__元の文章__:

急速に広がるマイナンバーカードの最新活用例とは?

2017年09月28日

コストメリットと利便性向上を両立できる

 企業でも社員証としての活用が既に始まっている。NECはマイナンバーカードを自社業務で利用可能とする総務省の認定を受けており、顧客システムの開発を行うプロジェクトルームの入退管理について、厳格な本人確認を求められているケースではマイナンバーカードを利用している。

 このような開発用のプロジェクトルームでは社員以外にも外部の協力会社などから多数のエンジニアが常駐するケースが一般的だ。従来ならそうした入退管理には身分証等での本人確認の上で社員証以外の新たなICカードを発行する必要があった。だがマイナンバーカードを特定エリアへの入退管理に使えば、その負担とカード発行時の本人確認の手間は大幅に減少する。NECはこのように自らの経験やノウハウを蓄積して、顧客への新たな運用提案を積極的に行っている。

 「マイナンバーカードを職員証や社員証として使えば、入退管理やPCログインなどのほか、将来的にはオフィスの自動販売機や食堂・売店などでのキャッシュレス決済などにも利用できるようになり、組織全体のセキュリティ強化に加え、職員や従業員の利便性向上にもつなげることができます」(小松)

__表示データ__:
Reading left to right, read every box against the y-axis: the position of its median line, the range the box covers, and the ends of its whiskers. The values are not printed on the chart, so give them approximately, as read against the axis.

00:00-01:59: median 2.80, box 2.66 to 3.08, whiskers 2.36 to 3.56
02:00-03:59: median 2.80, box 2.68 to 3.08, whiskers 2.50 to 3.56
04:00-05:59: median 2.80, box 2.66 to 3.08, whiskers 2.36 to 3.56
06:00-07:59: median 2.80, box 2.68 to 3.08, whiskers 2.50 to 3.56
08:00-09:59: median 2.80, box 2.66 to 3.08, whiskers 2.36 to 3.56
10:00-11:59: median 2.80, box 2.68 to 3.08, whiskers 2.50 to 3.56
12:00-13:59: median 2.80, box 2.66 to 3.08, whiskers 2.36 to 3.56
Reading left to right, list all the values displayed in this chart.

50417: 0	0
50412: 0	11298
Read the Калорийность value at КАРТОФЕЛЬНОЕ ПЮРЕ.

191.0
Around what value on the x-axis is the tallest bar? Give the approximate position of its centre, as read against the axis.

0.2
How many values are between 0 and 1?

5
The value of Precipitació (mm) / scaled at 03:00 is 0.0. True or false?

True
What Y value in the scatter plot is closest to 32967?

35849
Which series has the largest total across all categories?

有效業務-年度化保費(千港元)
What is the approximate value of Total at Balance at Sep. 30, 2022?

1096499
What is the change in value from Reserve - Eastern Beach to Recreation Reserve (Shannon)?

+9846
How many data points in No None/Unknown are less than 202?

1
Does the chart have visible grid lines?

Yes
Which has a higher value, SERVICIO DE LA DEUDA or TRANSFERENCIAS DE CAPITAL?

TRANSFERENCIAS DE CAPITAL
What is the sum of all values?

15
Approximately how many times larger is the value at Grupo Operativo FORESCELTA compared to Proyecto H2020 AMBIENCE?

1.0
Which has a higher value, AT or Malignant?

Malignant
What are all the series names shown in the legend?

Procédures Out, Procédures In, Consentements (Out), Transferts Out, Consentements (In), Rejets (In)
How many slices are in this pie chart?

__課題について__:
マイナンバーカードの活用についての文章を、最後の文のすぐ後から書き継いでください。

__回答__:
 また、地方公共団体での先進的な活用例としては、千葉市の図書館利用カードへの適用事例が挙げられる。これまで地方公共団体が図書の貸出にマイナンバーカードを利用できるようにするには、カード交付時に住民が設定した暗証番号の入力や外部ネットワークとの接続などが必要な方式が一般的だった。しかしNECが提案した方式を採用することで、千葉市図書館では2017年6月以降、貸出の際に利用者がICカードリーダーにマイナンバーカードをかざすだけで図書が借りられるようになった。

 「このシステムでは券面やICチップ内のマイナンバーや氏名・住所などの個人情報は一切利用しません。さらに図書館職員がマイナンバーカードに触れない運用のため、職員に加えて住民の方々からも"安心して使える"といったご評価をいただいています」と小松は説明する。

 さらに発展的な活用事例も出ている。マイナンバーカードに記録されている顔画像データを使った本人確認である。これは2017年6月に開催されたイベント「秩父宮みなとラグビーまつり2017」でNECが検証を行ったものだ。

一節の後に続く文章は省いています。